State leaders announced the first round of grant money on Wednesday, with $56 million allocated to better air quality in public schools.
It’s part of Gov. Ned Lamont’s proposed $450 million plan for schools, which includes both state bonding and federal money.
Kate Dias, president of the Connecticut Education Association, said keeping classrooms clean impacts students’ performance.
“If we take care of those spaces, we allow the adults to thrive, we allow the children to thrive, we cut down on absences,” Dias said.
Leaders said asthma is the leading cause of absenteeism in the U.S. About 10.5 million school days are lost each year due to related illnesses.
Connecticut is above the national average, with 15% of children diagnosed with asthma.
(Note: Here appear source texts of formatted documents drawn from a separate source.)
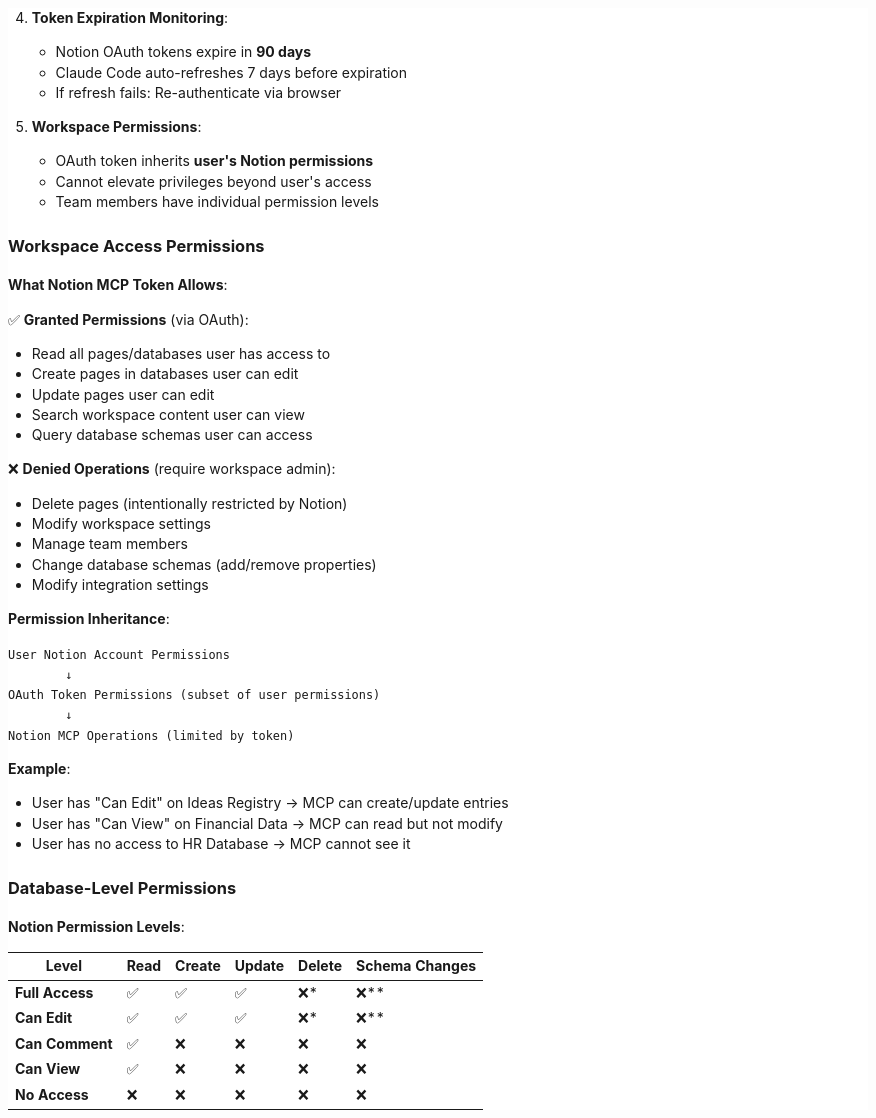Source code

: 4. **Token Expiration Monitoring**:
   - Notion OAuth tokens expire in **90 days**
   - Claude Code auto-refreshes 7 days before expiration
   - If refresh fails: Re-authenticate via browser

5. **Workspace Permissions**:
   - OAuth token inherits **user's Notion permissions**
   - Cannot elevate privileges beyond user's access
   - Team members have individual permission levels

### Workspace Access Permissions

**What Notion MCP Token Allows**:

✅ **Granted Permissions** (via OAuth):
- Read all pages/databases user has access to
- Create pages in databases user can edit
- Update pages user can edit
- Search workspace content user can view
- Query database schemas user can access

❌ **Denied Operations** (require workspace admin):
- Delete pages (intentionally restricted by Notion)
- Modify workspace settings
- Manage team members
- Change database schemas (add/remove properties)
- Modify integration settings

**Permission Inheritance**:
```
User Notion Account Permissions
        ↓
OAuth Token Permissions (subset of user permissions)
        ↓
Notion MCP Operations (limited by token)
```

**Example**:
- User has "Can Edit" on Ideas Registry → MCP can create/update entries
- User has "Can View" on Financial Data → MCP can read but not modify
- User has no access to HR Database → MCP cannot see it

### Database-Level Permissions

**Notion Permission Levels**:

| Level | Read | Create | Update | Delete | Schema Changes |
|-------|------|--------|--------|--------|----------------|
| **Full Access** | ✅ | ✅ | ✅ | ❌* | ❌** |
| **Can Edit** | ✅ | ✅ | ✅ | ❌* | ❌** |
| **Can Comment** | ✅ | ❌ | ❌ | ❌ | ❌ |
| **Can View** | ✅ | ❌ | ❌ | ❌ | ❌ |
| **No Access** | ❌ | ❌ | ❌ | ❌ | ❌ |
“It is our responsibility as a society to take care of them, to make sure they have the best learning environment,” said Dr. Manisha Juthani, Connecticut Department of Public Health commissioner. “And it is our responsibility to make sure educators are equally taken care of.”
The new grants will upgrade HVAC systems, replace air filters, train maintenance staff, and pay for upkeep.
“This has got to be a safety zone,” Lamont said. “Schools have to be a place where kids know they can relax. Their parents know that their kids are safe.”
Leaders said another round of grants will be awarded in early 2024.